Anna retired. As the Judge forbade our entrance into the house, her eyes seemed to flash with anger, but she controlled herself, only bestowing upon Herr Foligno a glance of dislike and antipathy.

"I obey," she said, recovering her composure wonderfully. "I will wait in my room with Johanna and my uncle. You shall have nothing to reproach me with. I pray you, sir," she said, turning to the Clerk; "I entreat you to search, investigate. The blood of my poor father cries to heaven. I must doubt its justice should you not succeed in discovering the ruthless murderer."

"Rest assured, FrÄulein Anna, that I shall leave nothing undone----"

"I did not address you," Anna interrupted the Judge; "I entreat you, the assistant, to fulfil your duty; search for the murderer, whoever he may be, deliver him to the vengeance of the law. I trust you. You will not be influenced by fear or considerations of any kind. Do not answer me; I trust you; I know you will do everything to discover the criminal, even though you do not promise me. Come uncle, come Johanna, we will wait in my room."

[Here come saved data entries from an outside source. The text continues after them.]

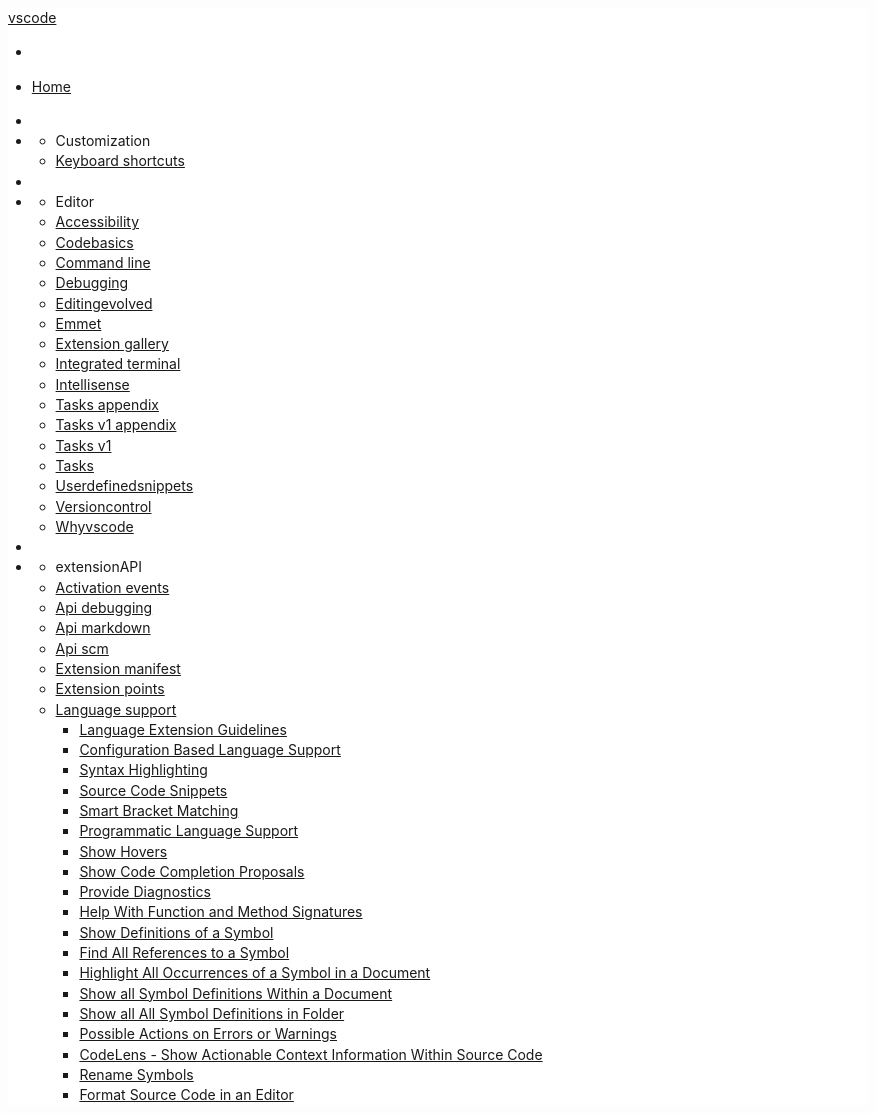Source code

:<a href="../../index.html" class="icon icon-home">vscode</a>

-

- [Home](../../index.html)

-

- - Customization
  - [Keyboard shortcuts](../../customization/keyboard-shortcuts/index.html)

-

- - Editor
  - [Accessibility](../../editor/accessibility/index.html)
  - [Codebasics](../../editor/codebasics/index.html)
  - [Command line](../../editor/command-line/index.html)
  - [Debugging](../../editor/debugging/index.html)
  - [Editingevolved](../../editor/editingevolved/index.html)
  - [Emmet](../../editor/emmet/index.html)
  - [Extension gallery](../../editor/extension-gallery/index.html)
  - [Integrated terminal](../../editor/integrated-terminal/index.html)
  - [Intellisense](../../editor/intellisense/index.html)
  - [Tasks appendix](../../editor/tasks-appendix/index.html)
  - [Tasks v1 appendix](../../editor/tasks-v1-appendix/index.html)
  - [Tasks v1](../../editor/tasks-v1/index.html)
  - [Tasks](../../editor/tasks/index.html)
  - [Userdefinedsnippets](../../editor/userdefinedsnippets/index.html)
  - [Versioncontrol](../../editor/versioncontrol/index.html)
  - [Whyvscode](../../editor/whyvscode/index.html)

-

- - extensionAPI
  - [Activation events](../activation-events/index.html)
  - [Api debugging](../api-debugging/index.html)
  - [Api markdown](../api-markdown/index.html)
  - [Api scm](../api-scm/index.html)
  - [Extension manifest](../extension-manifest/index.html)
  - [Extension points](../extension-points/index.html)
  - <a href="index.html" class="current">Language support</a>
    - [Language Extension Guidelines](#language-extension-guidelines)
    - <a href="#configuration-based-language-support" class="toctree-l4">Configuration Based Language Support</a>
    - <a href="#syntax-highlighting" class="toctree-l4">Syntax Highlighting</a>
    - <a href="#source-code-snippets" class="toctree-l4">Source Code Snippets</a>
    - <a href="#smart-bracket-matching" class="toctree-l4">Smart Bracket Matching</a>
    - <a href="#programmatic-language-support" class="toctree-l4">Programmatic Language Support</a>
    - <a href="#show-hovers" class="toctree-l4">Show Hovers</a>
    - <a href="#show-code-completion-proposals" class="toctree-l4">Show Code Completion Proposals</a>
    - <a href="#provide-diagnostics" class="toctree-l4">Provide Diagnostics</a>
    - <a href="#help-with-function-and-method-signatures" class="toctree-l4">Help With Function and Method Signatures</a>
    - <a href="#show-definitions-of-a-symbol" class="toctree-l4">Show Definitions of a Symbol</a>
    - <a href="#find-all-references-to-a-symbol" class="toctree-l4">Find All References to a Symbol</a>
    - <a href="#highlight-all-occurrences-of-a-symbol-in-a-document" class="toctree-l4">Highlight All Occurrences of a Symbol in a Document</a>
    - <a href="#show-all-symbol-definitions-within-a-document" class="toctree-l4">Show all Symbol Definitions Within a Document</a>
    - <a href="#show-all-all-symbol-definitions-in-folder" class="toctree-l4">Show all All Symbol Definitions in Folder</a>
    - <a href="#possible-actions-on-errors-or-warnings" class="toctree-l4">Possible Actions on Errors or Warnings</a>
    - <a href="#codelens-show-actionable-context-information-within-source-code" class="toctree-l4">CodeLens - Show Actionable Context Information Within Source Code</a>
    - <a href="#rename-symbols" class="toctree-l4">Rename Symbols</a>
    - <a href="#format-source-code-in-an-editor" class="toctree-l4">Format Source Code in an Editor</a>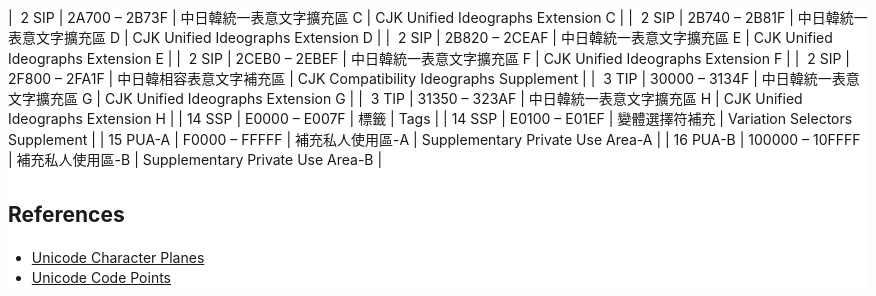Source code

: | &nbsp;2&nbsp;SIP | 2A700 &#8211; 2B73F   | 中日韓統一表意文字擴充區 C       | CJK Unified Ideographs Extension C               |
| &nbsp;2&nbsp;SIP | 2B740 &#8211; 2B81F   | 中日韓統一表意文字擴充區 D       | CJK Unified Ideographs Extension D               |
| &nbsp;2&nbsp;SIP | 2B820 &#8211; 2CEAF   | 中日韓統一表意文字擴充區 E       | CJK Unified Ideographs Extension E               |
| &nbsp;2&nbsp;SIP | 2CEB0 &#8211; 2EBEF   | 中日韓統一表意文字擴充區 F       | CJK Unified Ideographs Extension F               |
| &nbsp;2&nbsp;SIP | 2F800 &#8211; 2FA1F   | 中日韓相容表意文字補充區         | CJK Compatibility Ideographs Supplement          |
| &nbsp;3&nbsp;TIP | 30000 &#8211; 3134F   | 中日韓統一表意文字擴充區 G       | CJK Unified Ideographs Extension G               |
| &nbsp;3&nbsp;TIP | 31350 &#8211; 323AF   | 中日韓統一表意文字擴充區 H       | CJK Unified Ideographs Extension H               |
| 14&nbsp;SSP      | E0000 &#8211; E007F   | 標籤                             | Tags                                             |
| 14&nbsp;SSP      | E0100 &#8211; E01EF   | 變體選擇符補充                   | Variation Selectors Supplement                   |
| 15&nbsp;PUA-A    | F0000 &#8211; FFFFF   | 補充私人使用區-A                 | Supplementary Private Use Area-A                 |
| 16&nbsp;PUA-B    | 100000 &#8211; 10FFFF | 補充私人使用區-B                 | Supplementary Private Use Area-B                 |

## References

- [Unicode Character Planes](<https://en.wikipedia.org/wiki/Plane_(Unicode)>)
- [Unicode Code Points](https://en.wikipedia.org/wiki/Unicode#Code_points)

While Anna was speaking, Herr Foligno's expression was, strangely enough, that of timidity and embarrassment; his lips moved; he seemed to wish to reply but could not. He retreated silently, as Anna, without looking in his direction, passed him. She entered the room at the left of the hall, her own apartment, and the Captain and the old maid, still half paralyzed with terror, followed her silently.

The Clerk also made no reply to Anna's strange words; he had been much astonished by them, as were all who heard them. With a keen searching look he regarded the Judge. Not until the door had closed behind Anna and the Captain did he say, whispering so softly that only I and the Judge could hear, "If you do not feel sufficiently well, Herr Foligno, to undertake the examination and will delegate me to conduct it, I am quite ready to do so."

"No, no," the Judge replied in as low a tone. Aloud he said, "Follow me, gentlemen. We must begin our melancholy task."